▸ **Assigned task**
Exactly repeat all the records below, omitting the images they hold.

Extracted page text data
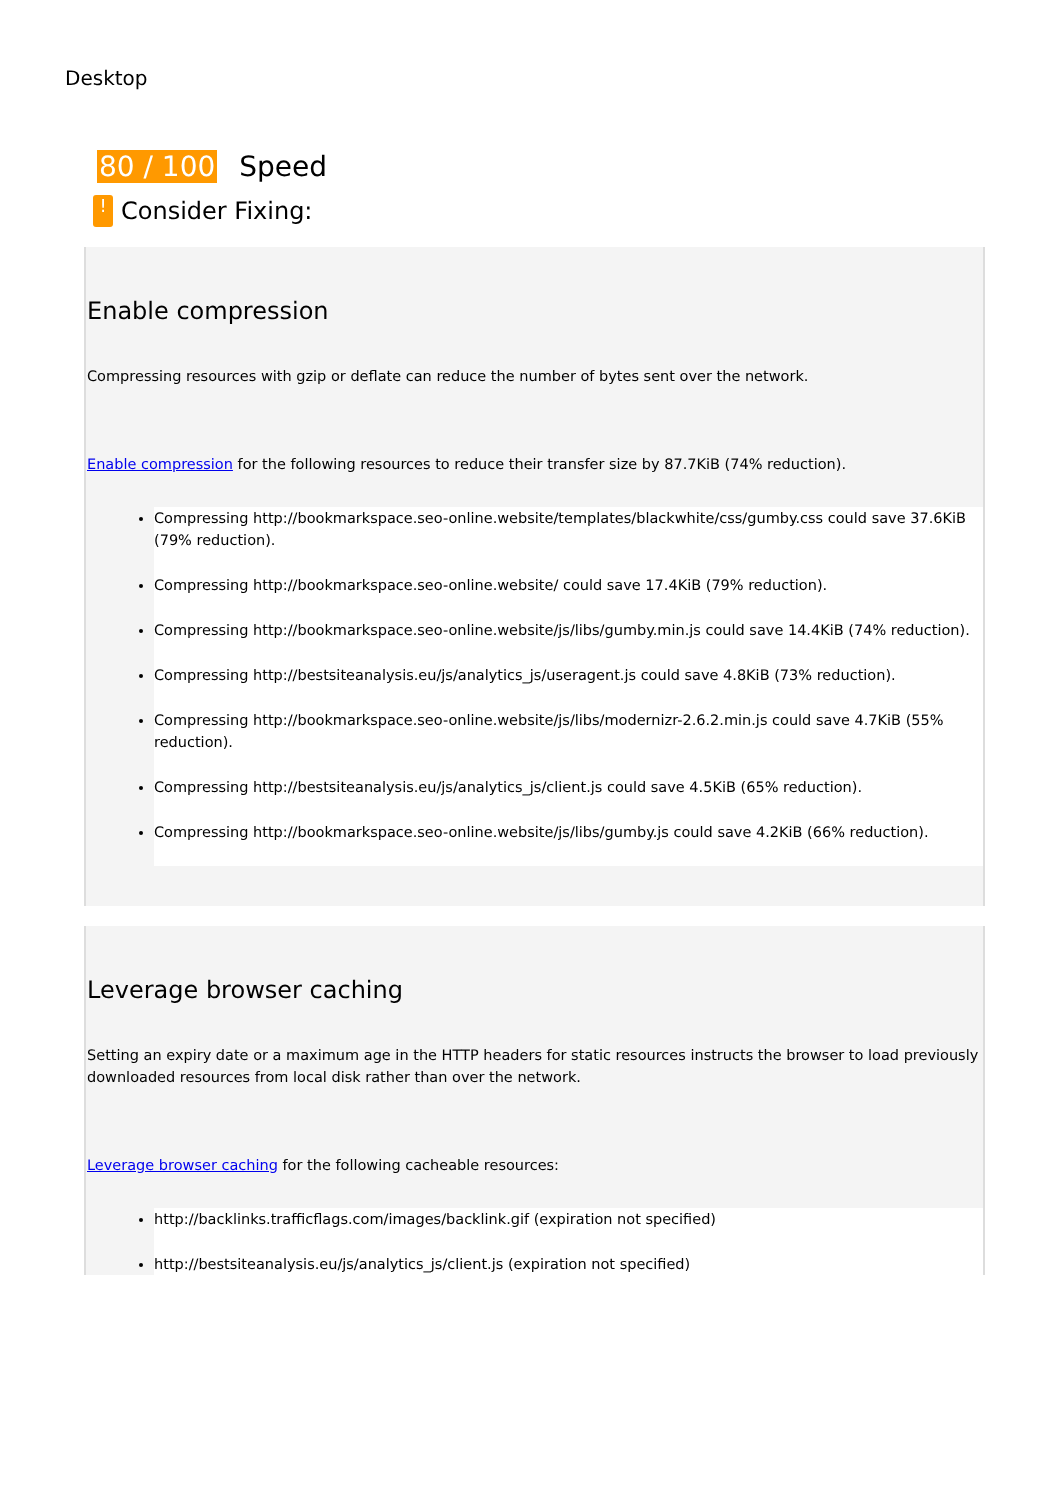Desktop
80 / 100 Speed
!
Consider Fixing:
Enable compression
Compressing resources with gzip or deflate can reduce the number of bytes sent over the network.
Enable compression for the following resources to reduce their transfer size by 87.7KiB (74% reduction).
Compressing http://bookmarkspace.seo-online.website/templates/blackwhite/css/gumby.css could save 37.6KiB (79% reduction).
Compressing http://bookmarkspace.seo-online.website/ could save 17.4KiB (79% reduction).
Compressing http://bookmarkspace.seo-online.website/js/libs/gumby.min.js could save 14.4KiB (74% reduction).
Compressing http://bestsiteanalysis.eu/js/analytics_js/useragent.js could save 4.8KiB (73% reduction).
Compressing http://bookmarkspace.seo-online.website/js/libs/modernizr-2.6.2.min.js could save 4.7KiB (55% reduction).
Compressing http://bestsiteanalysis.eu/js/analytics_js/client.js could save 4.5KiB (65% reduction).
Compressing http://bookmarkspace.seo-online.website/js/libs/gumby.js could save 4.2KiB (66% reduction).
Leverage browser caching
Setting an expiry date or a maximum age in the HTTP headers for static resources instructs the browser to load previously downloaded resources from local disk rather than over the network.
Leverage browser caching for the following cacheable resources:
http://backlinks.trafficflags.com/images/backlink.gif (expiration not specified)
http://bestsiteanalysis.eu/js/analytics_js/client.js (expiration not specified)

▸ **The answer**
Desktop
80 / 100 Speed
!
Consider Fixing:
Enable compression
Compressing resources with gzip or deflate can reduce the number of bytes sent over the network.
Enable compression for the following resources to reduce their transfer size by 87.7KiB (74% reduction).
Compressing http://bookmarkspace.seo-online.website/templates/blackwhite/css/gumby.css could save 37.6KiB (79% reduction).
Compressing http://bookmarkspace.seo-online.website/ could save 17.4KiB (79% reduction).
Compressing http://bookmarkspace.seo-online.website/js/libs/gumby.min.js could save 14.4KiB (74% reduction).
Compressing http://bestsiteanalysis.eu/js/analytics_js/useragent.js could save 4.8KiB (73% reduction).
Compressing http://bookmarkspace.seo-online.website/js/libs/modernizr-2.6.2.min.js could save 4.7KiB (55% reduction).
Compressing http://bestsiteanalysis.eu/js/analytics_js/client.js could save 4.5KiB (65% reduction).
Compressing http://bookmarkspace.seo-online.website/js/libs/gumby.js could save 4.2KiB (66% reduction).
Leverage browser caching
Setting an expiry date or a maximum age in the HTTP headers for static resources instructs the browser to load previously downloaded resources from local disk rather than over the network.
Leverage browser caching for the following cacheable resources:
http://backlinks.trafficflags.com/images/backlink.gif (expiration not specified)
http://bestsiteanalysis.eu/js/analytics_js/client.js (expiration not specified)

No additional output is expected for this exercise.